**Try it:**
Put the lines into a Markdown table with the columns Index and Line, starting at the line containing "left shoulder: (548, 518, 3)" and ending at the last of the rows, with each line numbered in Index and blank lines left out.

══ Source data ══

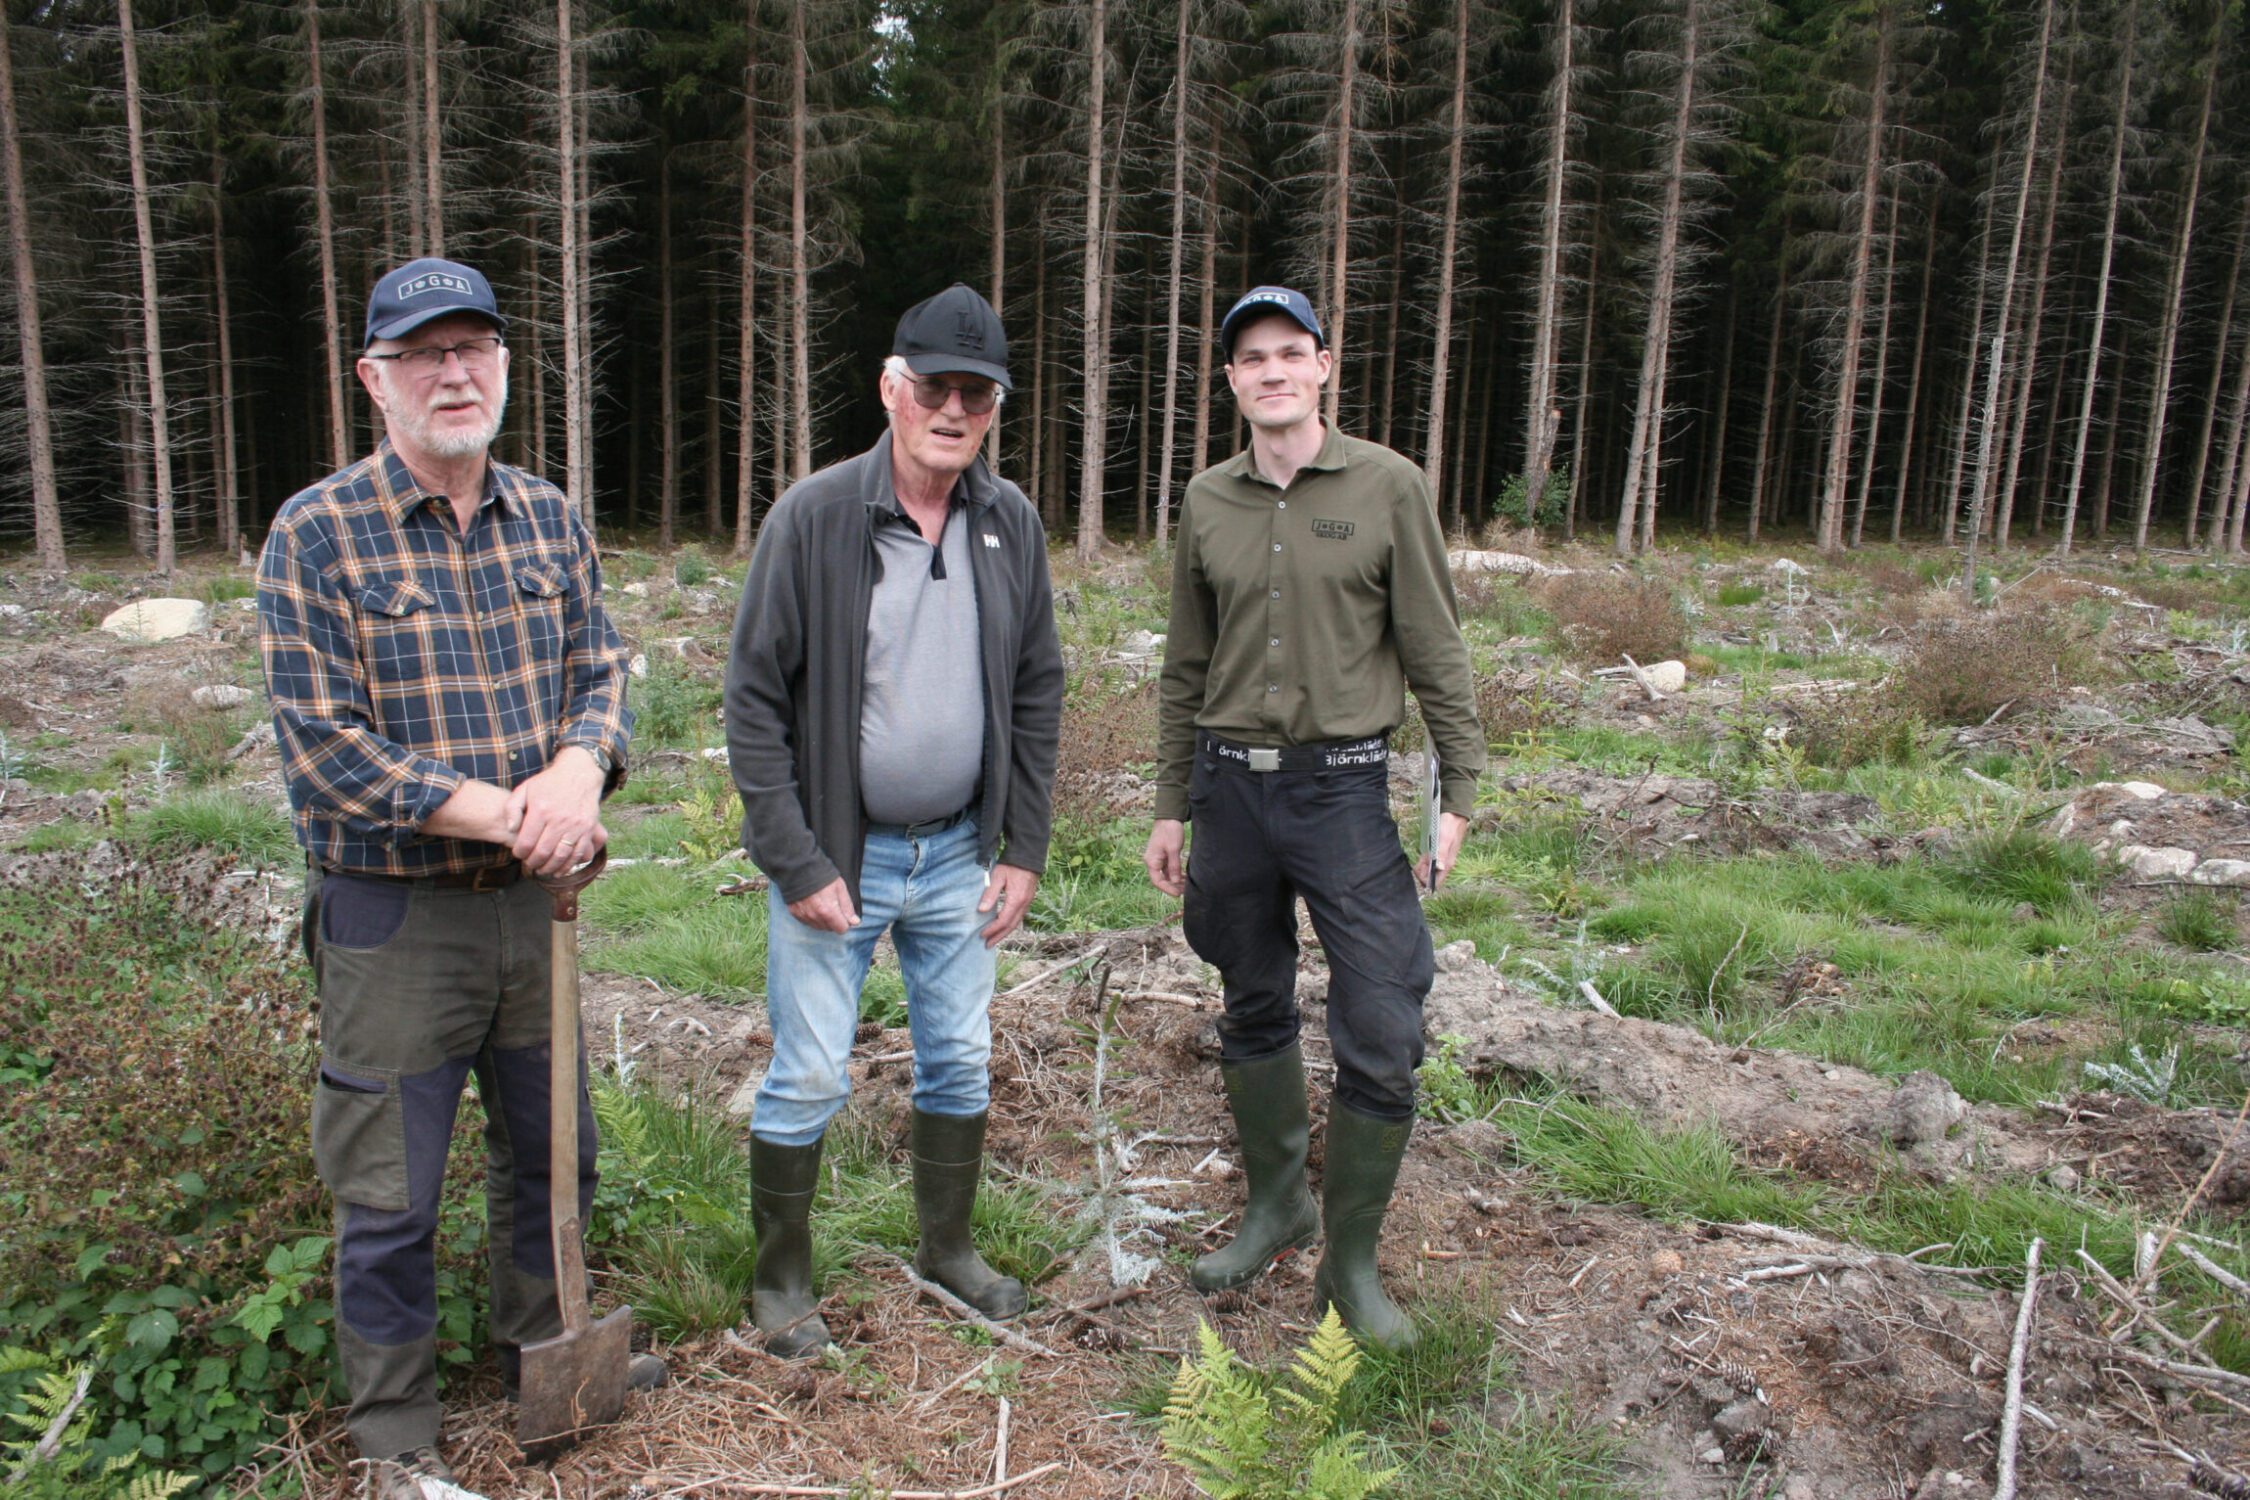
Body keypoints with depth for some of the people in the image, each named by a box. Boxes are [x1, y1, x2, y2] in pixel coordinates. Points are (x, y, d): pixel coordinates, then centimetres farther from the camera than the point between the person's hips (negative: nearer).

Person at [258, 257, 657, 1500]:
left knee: (548, 1151, 20)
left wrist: (579, 765, -16)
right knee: (389, 1197, 8)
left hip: (530, 899, 5)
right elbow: (324, 745, -17)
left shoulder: (548, 518, 3)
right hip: (393, 917, -4)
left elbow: (598, 668, 6)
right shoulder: (316, 536, -12)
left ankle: (543, 1352, 44)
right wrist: (505, 815, -20)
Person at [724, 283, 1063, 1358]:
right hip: (835, 856, -4)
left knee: (962, 1063, 15)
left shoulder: (1011, 524, 0)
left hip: (959, 856, 4)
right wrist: (795, 863, -14)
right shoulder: (812, 517, -13)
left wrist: (1024, 849, 3)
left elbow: (1036, 693, 7)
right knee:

═══

**Reply to the exercise:**
| Index | Line |
|---|---|
| 1 | left shoulder: (548, 518, 3) |
| 2 | right hip: (393, 917, -4) |
| 3 | left elbow: (598, 668, 6) |
| 4 | right shoulder: (316, 536, -12) |
| 5 | left ankle: (543, 1352, 44) |
| 6 | right wrist: (505, 815, -20) |
| 7 | Person at [724, 283, 1063, 1358]: |
| 8 | right hip: (835, 856, -4) |
| 9 | left knee: (962, 1063, 15) |
| 10 | left shoulder: (1011, 524, 0) |
| 11 | left hip: (959, 856, 4) |
| 12 | right wrist: (795, 863, -14) |
| 13 | right shoulder: (812, 517, -13) |
| 14 | left wrist: (1024, 849, 3) |
| 15 | left elbow: (1036, 693, 7) |
| 16 | right knee: |